Peercasting is a method of multicasting streams, usually audio and/or video, to the Internet via peer-to-peer technology. It can be used for commercial, independent, and amateur multicasts. Unlike traditional IP multicast, peercasting can facilitate on-demand content delivery.
Peercasting usually works by having peers automatically relay a stream to other peers. The P2P overlay network helps peers find a relay for a specified stream to connect to. This method suffers from poor quality of service during times when relays disconnect or peers need to switch to a different relay, referred to as "churn".
Another solution used is minute swarming, wherein a live stream is broken up into minute length files that are swarmed via P2P software such as BitTorrent, Coral, or Dijjer. However, this suffers from excessive overhead for the formation of a new swarm every minute.

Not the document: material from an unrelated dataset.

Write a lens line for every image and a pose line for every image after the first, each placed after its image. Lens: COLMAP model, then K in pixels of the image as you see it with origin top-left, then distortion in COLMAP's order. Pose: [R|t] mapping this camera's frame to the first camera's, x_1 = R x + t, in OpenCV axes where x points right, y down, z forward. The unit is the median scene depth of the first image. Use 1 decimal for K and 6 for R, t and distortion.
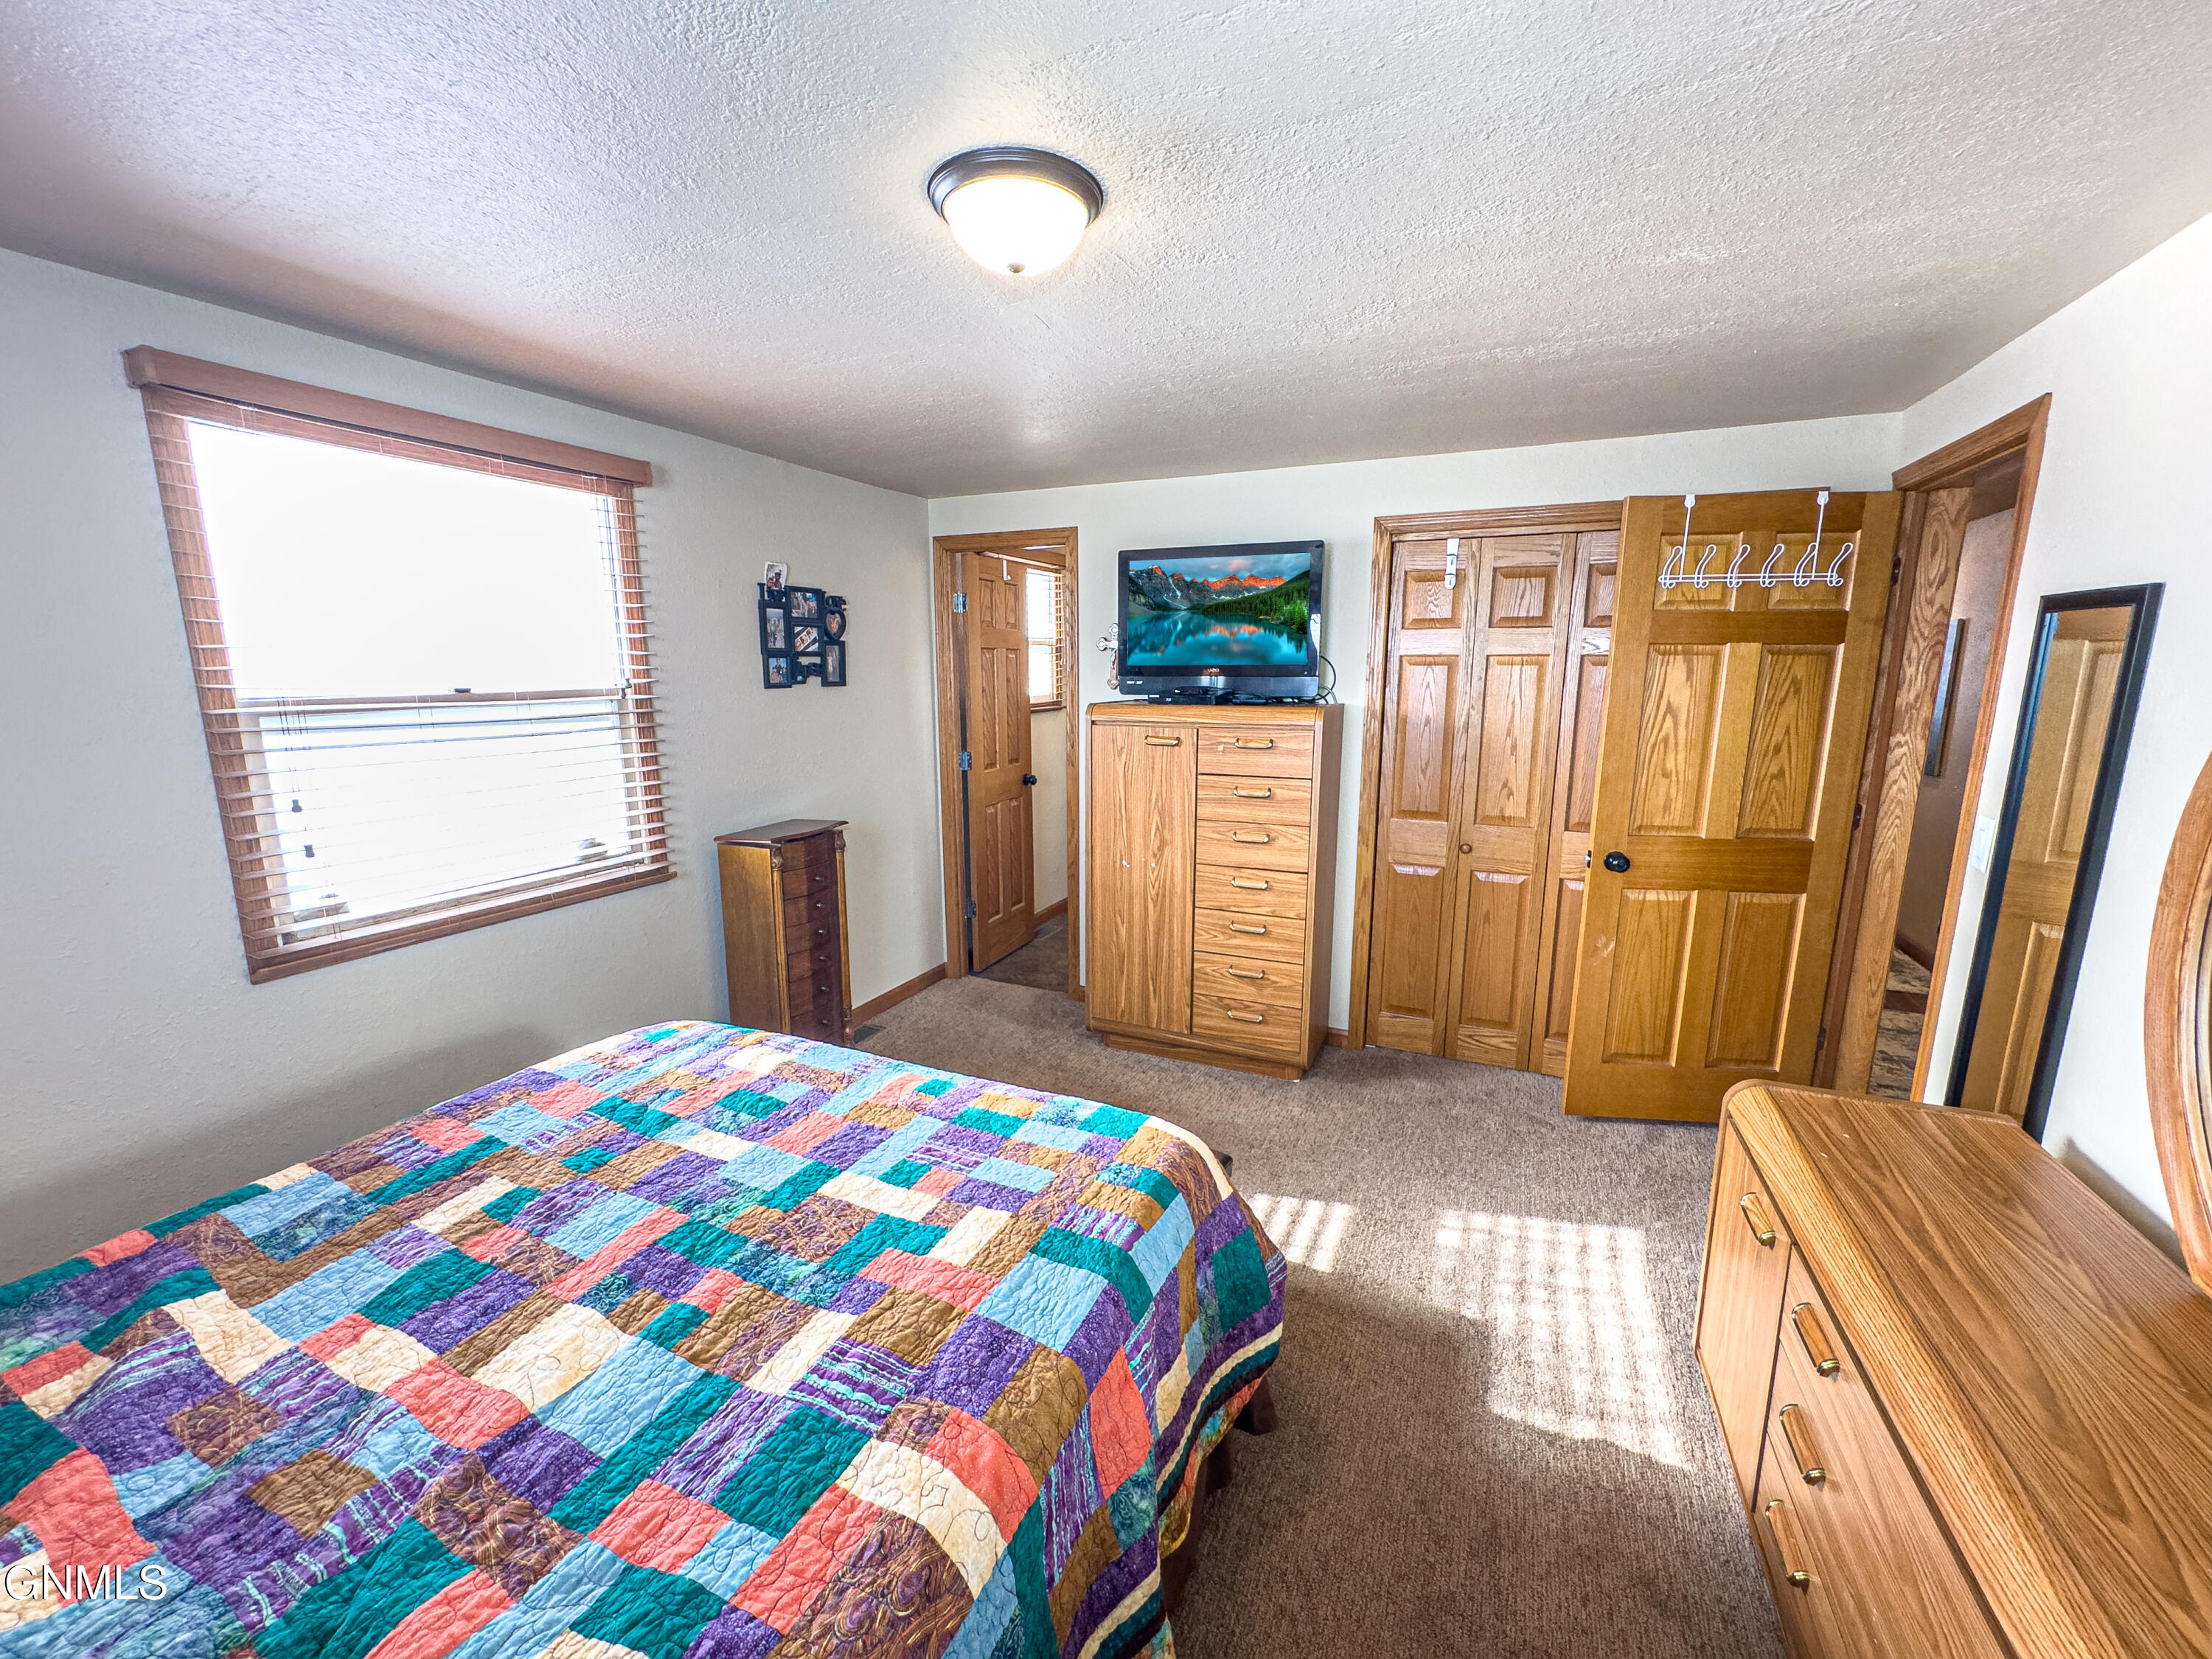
lens RADIAL K [[888.1, 0, 1106.0], [0, 888.1, 829.5], [0, 0, 1]] dist [-0.000736, -0.000365]
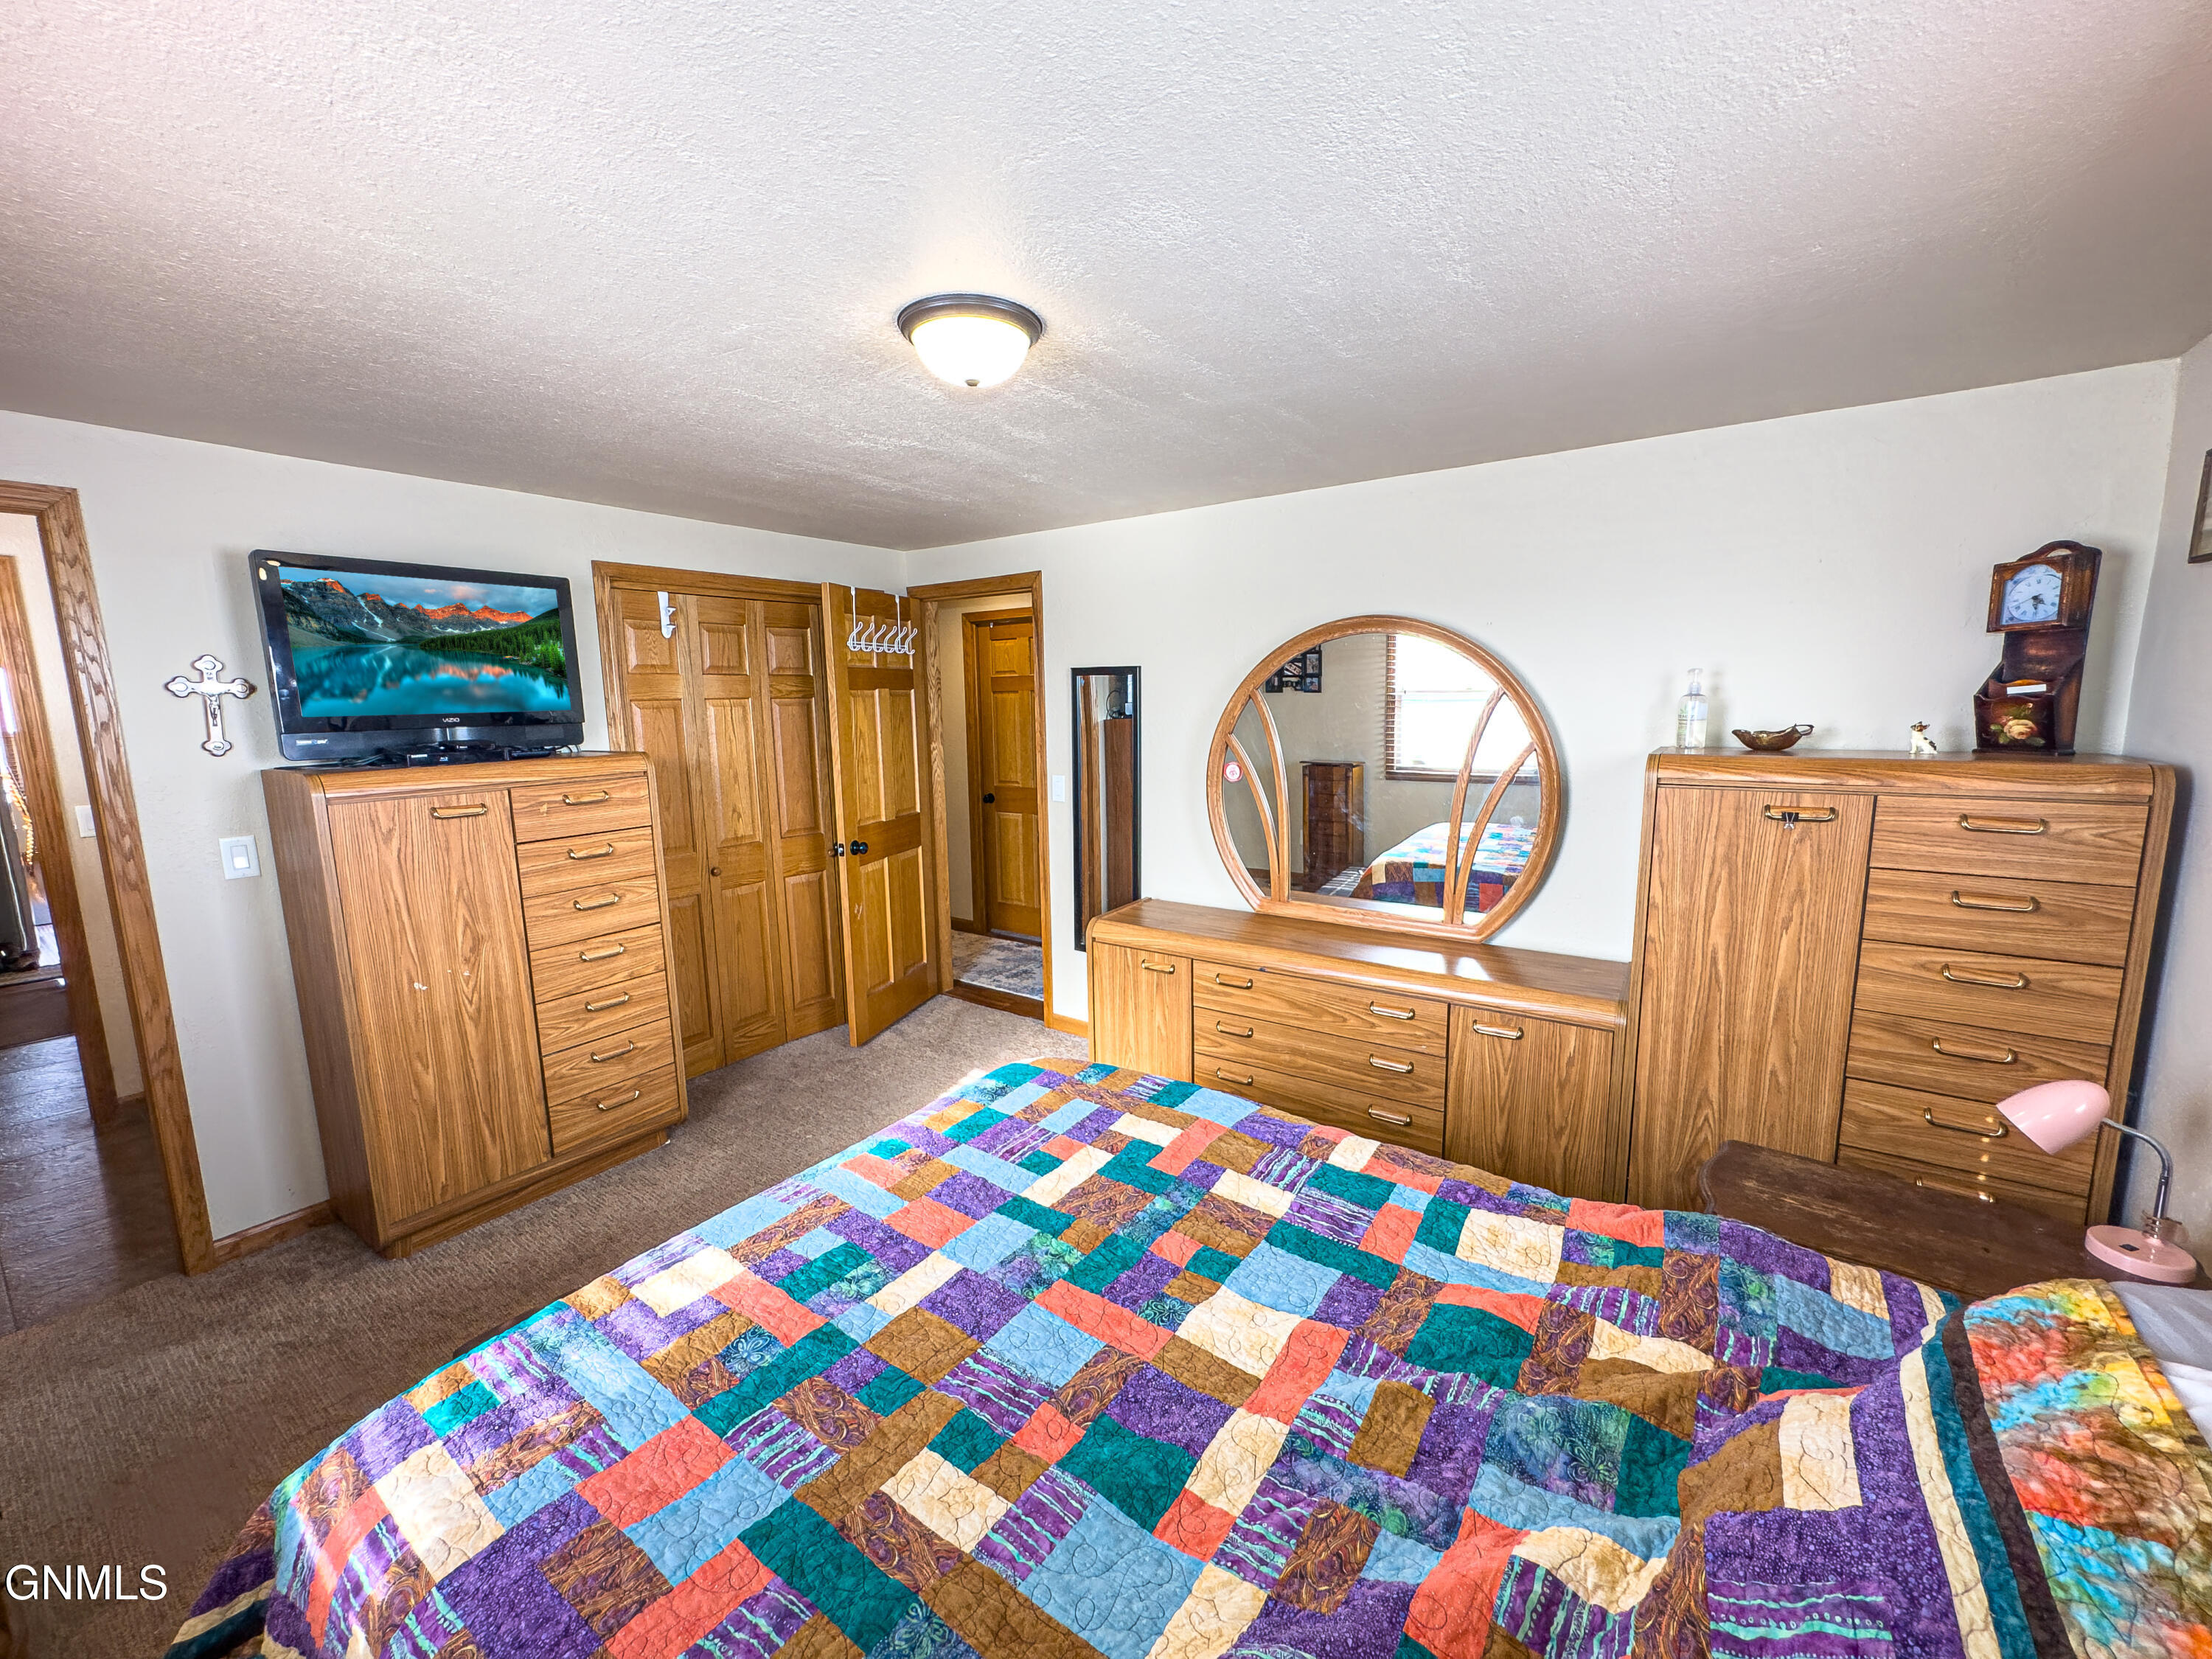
lens RADIAL K [[888.1, 0, 1106.0], [0, 888.1, 829.5], [0, 0, 1]] dist [-0.000736, -0.000365]
pose [[0.185044, -0.150419, 0.971150, -0.593164], [0.196564, 0.973912, 0.113393, -0.061856], [-0.962871, 0.169911, 0.209784, 0.299336]]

A new technique is to stripe a live stream into multiple substreams, akin to RAID striping. Forward error correction and timing information is applied to these substreams such that the original stream can be reformed using at least all but one of the substreams (fountain codes are an efficient way to make and combine the substreams). In turn, these streams are relayed using the first method.
Another solution is to permit clients to connect to a new relay and resume streaming from where they left off by their old relay. Relays would retain a back buffer to permit clients to resume streaming from anywhere within the range of said buffer. This would essentially be an extension to the Icecast protocol.